Het tweede argument van [eiser] is een beroep op artikel 6:23 BW. In dit artikel staat in lid 1:
“Wanneer de partij die bij de niet-vervulling belang had, de vervulling heeft belet, geldt de voorwaarde als vervuld, indien redelijkheid en billijkheid dit verlangen.”
Met andere woorden, als betaling afhankelijk is van vervulling van een voorwaarde en de andere contractspartij belet/ verhindert dat die voorwaarde wordt vervuld, dan moet onder omstandigheden toch betaald worden.

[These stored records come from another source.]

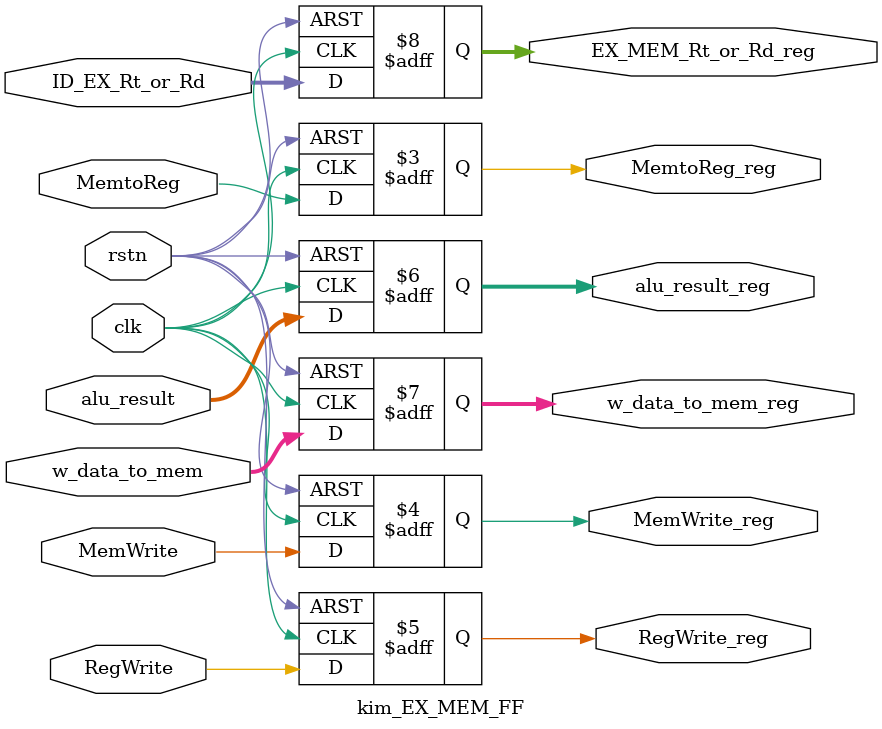
<source format=v>
module kim_EX_MEM_FF 
(
    input   wire                                    clk,
    input   wire                                    rstn,

    //input   wire                                    RegDst,  
    //input   wire                                    Jump,  
    //input   wire                                    Branch, 
    input   wire                                    MemtoReg, // MemRead
    //input   wire [1:0]                              ALUOp, 
    input   wire                                    MemWrite, 
    //input   wire                                    ALUSrc, 
    input   wire                                    RegWrite,

    input   wire [MIPS_REGISTER_DATA_WIDTH-1:0]     alu_result,
    input   wire [MIPS_REGISTER_DATA_WIDTH-1:0]     w_data_to_mem,

    input   wire [MIPS_REGISTER_ADDR_WIDTH-1:0]     ID_EX_Rt_or_Rd,


    //output  reg                                     RegDst_reg,  
    //output  reg                                     Jump_reg,  
    //output  reg                                     Branch_reg, 
    output  reg                                     MemtoReg_reg, // MemRead
    //output  reg [1:0]                               ALUOp_reg, 
    output  reg                                     MemWrite_reg, 
    //output  reg                                     ALUSrc_reg, 
    output  reg                                     RegWrite_reg,

    output  reg [MIPS_REGISTER_DATA_WIDTH-1:0]      alu_result_reg,
    output  reg [MIPS_REGISTER_DATA_WIDTH-1:0]      w_data_to_mem_reg,

    output  reg [MIPS_REGISTER_ADDR_WIDTH-1:0]     EX_MEM_Rt_or_Rd_reg
);

//------------------------Parameter----------------------
localparam
    MIPS_REGISTER_DATA_WIDTH = 32,
    MIPS_REGISTER_ADDR_WIDTH = 5;
//------------------------Local signal-------------------

//------------------------Instantiation------------------

always @(posedge clk or negedge rstn) begin
    if(!rstn) begin
    //RegDst_reg      <= 0;
    //Jump_reg        <= 0;
    //Branch_reg      <= 0;
    MemtoReg_reg    <= 0;
    //ALUOp_reg,      <= 0;
    MemWrite_reg    <= 0;
    //ALUSrc_reg      <= 0;
    RegWrite_reg        <= 0;
    alu_result_reg      <= 0;
    w_data_to_mem_reg   <= 0; 
    EX_MEM_Rt_or_Rd_reg <= 0;
    end
    else begin
    //RegDst_reg            <= RegDst;
    //Jump_reg              <= Jump;
    //Branch_reg            <= Branch;
    MemtoReg_reg        <= MemtoReg;
    //ALUOp_reg,            <= ALUOp;
    MemWrite_reg        <= MemWrite;
    //ALUSrc_reg            <= ALUSrc;
    RegWrite_reg        <= RegWrite;
    alu_result_reg      <= alu_result;
    w_data_to_mem_reg   <= w_data_to_mem; 
    EX_MEM_Rt_or_Rd_reg <= ID_EX_Rt_or_Rd;
    end
end


    
endmodule
</source>
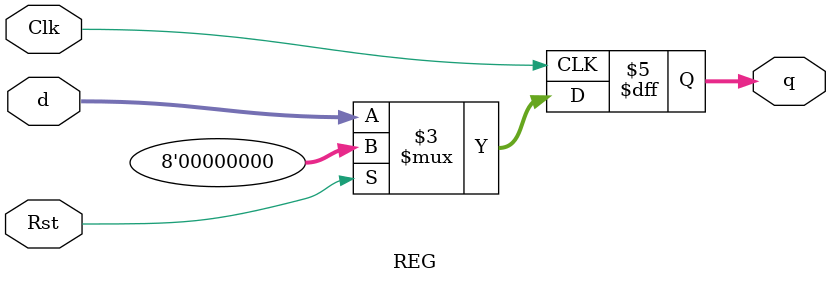
<source format=v>
`timescale 1ns / 1ps

module REG #(parameter WIDTH = 8) (d, Clk, Rst, q);
   input [WIDTH-1:0] d;
   input Clk, Rst;

   output reg [WIDTH-1:0] q;

   always @ (posedge Clk) begin
      if (Rst) begin
         q = {WIDTH{1'b0}};;
      end
      else begin
         q <= d;
      end
   end

endmodule // REG

</source>
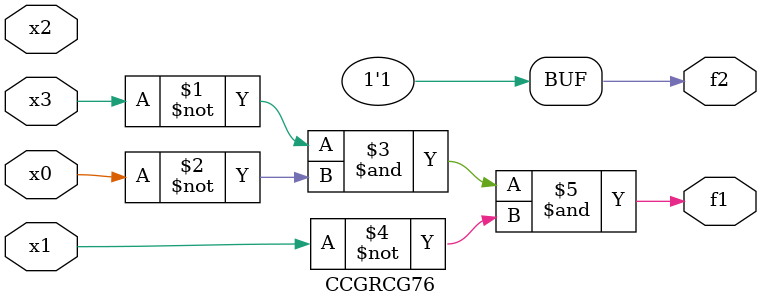
<source format=v>

module CCGRCG76 ( 
    x0, x1, x2, x3,
    f1, f2  );
  input  x0, x1, x2, x3;
  output f1, f2;
  assign f1 = ~x3 & ~x0 & ~x1;
  assign f2 = 1'b1;
endmodule



</source>
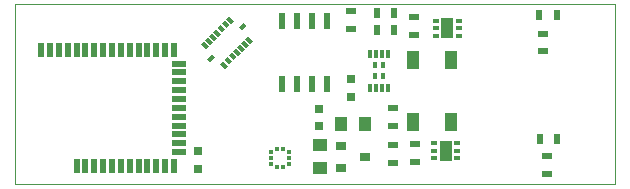
<source format=gbr>
G04 #@! TF.FileFunction,Paste,Top*
%FSLAX46Y46*%
G04 Gerber Fmt 4.6, Leading zero omitted, Abs format (unit mm)*
G04 Created by KiCad (PCBNEW 4.0.7) date Thursday, August 29, 2019 'PMt' 09:24:48 PM*
%MOMM*%
%LPD*%
G01*
G04 APERTURE LIST*
%ADD10C,0.100000*%
%ADD11C,0.025400*%
%ADD12R,1.200000X0.500000*%
%ADD13R,0.500000X1.200000*%
%ADD14R,0.750000X0.800000*%
%ADD15R,0.999998X1.549908*%
%ADD16R,1.000000X1.250000*%
%ADD17R,0.600000X1.400000*%
%ADD18R,0.351600X0.376600*%
%ADD19R,0.376600X0.351600*%
%ADD20R,0.800000X0.800000*%
%ADD21R,0.900000X0.500000*%
%ADD22R,1.250000X1.000000*%
%ADD23R,0.900000X0.800000*%
%ADD24R,0.551600X0.401600*%
%ADD25R,1.101600X1.701600*%
%ADD26R,0.500000X0.900000*%
%ADD27R,0.300000X0.750000*%
%ADD28R,0.435000X0.525000*%
G04 APERTURE END LIST*
D10*
D11*
X101600000Y-106680000D02*
X101600000Y-121920000D01*
X152400000Y-106680000D02*
X101600000Y-106680000D01*
X152400000Y-121920000D02*
X152400000Y-106680000D01*
X101600000Y-121920000D02*
X152400000Y-121920000D01*
D12*
X115500000Y-111693000D03*
X115500000Y-112443000D03*
X115500000Y-113193000D03*
X115500000Y-113943000D03*
X115500000Y-114693000D03*
X115500000Y-115443000D03*
X115500000Y-116193000D03*
X115500000Y-116943000D03*
X115500000Y-117693000D03*
X115500000Y-118443000D03*
X115500000Y-119193000D03*
D13*
X115050000Y-120343000D03*
X114300000Y-120343000D03*
X113550000Y-120343000D03*
X112800000Y-120343000D03*
X112050000Y-120343000D03*
X111300000Y-120343000D03*
X110550000Y-120343000D03*
X109800000Y-120343000D03*
X109050000Y-120343000D03*
X108300000Y-120343000D03*
X107550000Y-120343000D03*
X106800000Y-120343000D03*
X103800000Y-110543000D03*
X104550000Y-110543000D03*
X105300000Y-110543000D03*
X106050000Y-110543000D03*
X106800000Y-110543000D03*
X107550000Y-110543000D03*
X108300000Y-110543000D03*
X109050000Y-110543000D03*
X109800000Y-110543000D03*
X110550000Y-110543000D03*
X111300000Y-110543000D03*
X112050000Y-110543000D03*
X112800000Y-110543000D03*
X113550000Y-110543000D03*
X114300000Y-110543000D03*
X115050000Y-110543000D03*
D14*
X117094000Y-120638000D03*
X117094000Y-119138000D03*
D15*
X138506200Y-116670963D03*
X138506200Y-111421037D03*
X135305800Y-116670963D03*
X135305800Y-111421037D03*
D16*
X131226000Y-116789000D03*
X129226000Y-116789000D03*
D17*
X124206000Y-108119000D03*
X124206000Y-113419000D03*
X125476000Y-108119000D03*
X125476000Y-113419000D03*
X126746000Y-108119000D03*
X126746000Y-113419000D03*
X128016000Y-108119000D03*
X128016000Y-113419000D03*
D18*
X123753000Y-120447500D03*
X124253000Y-120447500D03*
X124253000Y-118922500D03*
X123753000Y-118922500D03*
D19*
X124765500Y-119185000D03*
X123240500Y-119185000D03*
X124765500Y-119685000D03*
X123240500Y-119685000D03*
X124765500Y-120185000D03*
X123240500Y-120185000D03*
D20*
X129997000Y-112967000D03*
X129997000Y-114567000D03*
D21*
X130073000Y-107276000D03*
X130073000Y-108776000D03*
D22*
X127406000Y-120558000D03*
X127406000Y-118558000D03*
D23*
X129226000Y-118633000D03*
X129226000Y-120533000D03*
X131226000Y-119583000D03*
D24*
X137201000Y-109362000D03*
X139151000Y-109362000D03*
X137201000Y-108712000D03*
X139151000Y-108712000D03*
X137201000Y-108062000D03*
X139151000Y-108062000D03*
D25*
X138176000Y-108712000D03*
D24*
X137074000Y-119725000D03*
X139024000Y-119725000D03*
X137074000Y-119075000D03*
X139024000Y-119075000D03*
X137074000Y-118425000D03*
X139024000Y-118425000D03*
D25*
X138049000Y-119075000D03*
D10*
G36*
X120557941Y-108631441D02*
X120965659Y-108223723D01*
X121214277Y-108472341D01*
X120806559Y-108880059D01*
X120557941Y-108631441D01*
X120557941Y-108631441D01*
G37*
G36*
X117849723Y-111339659D02*
X118257441Y-110931941D01*
X118506059Y-111180559D01*
X118098341Y-111588277D01*
X117849723Y-111339659D01*
X117849723Y-111339659D01*
G37*
G36*
X121336890Y-109340951D02*
X121744608Y-109748669D01*
X121495990Y-109997287D01*
X121088272Y-109589569D01*
X121336890Y-109340951D01*
X121336890Y-109340951D01*
G37*
G36*
X119689331Y-107693392D02*
X120097049Y-108101110D01*
X119848431Y-108349728D01*
X119440713Y-107942010D01*
X119689331Y-107693392D01*
X119689331Y-107693392D01*
G37*
G36*
X120983336Y-109694505D02*
X121391054Y-110102223D01*
X121142436Y-110350841D01*
X120734718Y-109943123D01*
X120983336Y-109694505D01*
X120983336Y-109694505D01*
G37*
G36*
X119335777Y-108046946D02*
X119743495Y-108454664D01*
X119494877Y-108703282D01*
X119087159Y-108295564D01*
X119335777Y-108046946D01*
X119335777Y-108046946D01*
G37*
G36*
X120629783Y-110048058D02*
X121037501Y-110455776D01*
X120788883Y-110704394D01*
X120381165Y-110296676D01*
X120629783Y-110048058D01*
X120629783Y-110048058D01*
G37*
G36*
X118982224Y-108400499D02*
X119389942Y-108808217D01*
X119141324Y-109056835D01*
X118733606Y-108649117D01*
X118982224Y-108400499D01*
X118982224Y-108400499D01*
G37*
G36*
X120276229Y-110401611D02*
X120683947Y-110809329D01*
X120435329Y-111057947D01*
X120027611Y-110650229D01*
X120276229Y-110401611D01*
X120276229Y-110401611D01*
G37*
G36*
X118628671Y-108754053D02*
X119036389Y-109161771D01*
X118787771Y-109410389D01*
X118380053Y-109002671D01*
X118628671Y-108754053D01*
X118628671Y-108754053D01*
G37*
G36*
X119922676Y-110755165D02*
X120330394Y-111162883D01*
X120081776Y-111411501D01*
X119674058Y-111003783D01*
X119922676Y-110755165D01*
X119922676Y-110755165D01*
G37*
G36*
X118275117Y-109107606D02*
X118682835Y-109515324D01*
X118434217Y-109763942D01*
X118026499Y-109356224D01*
X118275117Y-109107606D01*
X118275117Y-109107606D01*
G37*
G36*
X119569123Y-111108718D02*
X119976841Y-111516436D01*
X119728223Y-111765054D01*
X119320505Y-111357336D01*
X119569123Y-111108718D01*
X119569123Y-111108718D01*
G37*
G36*
X117921564Y-109461159D02*
X118329282Y-109868877D01*
X118080664Y-110117495D01*
X117672946Y-109709777D01*
X117921564Y-109461159D01*
X117921564Y-109461159D01*
G37*
G36*
X119215569Y-111462272D02*
X119623287Y-111869990D01*
X119374669Y-112118608D01*
X118966951Y-111710890D01*
X119215569Y-111462272D01*
X119215569Y-111462272D01*
G37*
G36*
X117568010Y-109814713D02*
X117975728Y-110222431D01*
X117727110Y-110471049D01*
X117319392Y-110063331D01*
X117568010Y-109814713D01*
X117568010Y-109814713D01*
G37*
D21*
X133604000Y-118579000D03*
X133604000Y-120079000D03*
X133579000Y-115480000D03*
X133579000Y-116980000D03*
D26*
X132194000Y-107442000D03*
X133694000Y-107442000D03*
X132194000Y-108890000D03*
X133694000Y-108890000D03*
X147511000Y-118059000D03*
X146011000Y-118059000D03*
D21*
X135407000Y-107759000D03*
X135407000Y-109259000D03*
X135433000Y-118528000D03*
X135433000Y-120028000D03*
D27*
X131660000Y-113743000D03*
X132160000Y-113743000D03*
X132660000Y-113743000D03*
X133160000Y-113743000D03*
X133160000Y-110843000D03*
X132660000Y-110843000D03*
X132160000Y-110843000D03*
X131660000Y-110843000D03*
D28*
X132772500Y-111855500D03*
X132047500Y-111855500D03*
X132772500Y-112730500D03*
X132047500Y-112730500D03*
D26*
X145935000Y-107620000D03*
X147435000Y-107620000D03*
D21*
X146329000Y-109156000D03*
X146329000Y-110656000D03*
X146609000Y-121044000D03*
X146609000Y-119544000D03*
D14*
X127355600Y-117005800D03*
X127355600Y-115505800D03*
M02*

</source>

Maar dan moet wel komen vast te staan dat Academica de vervulling van die voorwaarde daadwerkelijk heeft belet. Daar is geen sprake van. Academica heeft een andere beleidskeuze gemaakt, door te stoppen met het project om interim-directeuren te werven en te plaatsen. Dat stond haar vrij, Academica was niet verplicht jegens [eiser] om het project voort te zetten of de door [eiser] aangedragen interim-directeuren te plaatsen.
1.9.
De conclusie die hieruit volgt, is dat de twee argumenten van [eiser] voor betaling van zijn werkzaamheden niet slagen. Dat betekent dat [eiser] geen aanspraak kan maken op vergoeding van zijn werkzaamheden.
1.10.
De vorderingen van [eiser] worden daarom afgewezen.
1.11.
[eiser] zal als de in het ongelijk gestelde partij in de proceskosten worden veroordeeld. De rechtbank begroot de proceskosten aan de zijde van Academica op nihil, omdat Academica geen griffierecht heeft betaald en procedeerde in persoon.

2.De beslissing

De kantonrechter
2.1.
wijst de vorderingen af,
2.2.
veroordeelt [eiser] in de proceskosten, aan de zijde van Academica tot dit vonnis vastgesteld op nihil.
Waarvan is opgemaakt dit proces-verbaal, dat door de kantonrechter en de griffier is vastgesteld en ondertekend.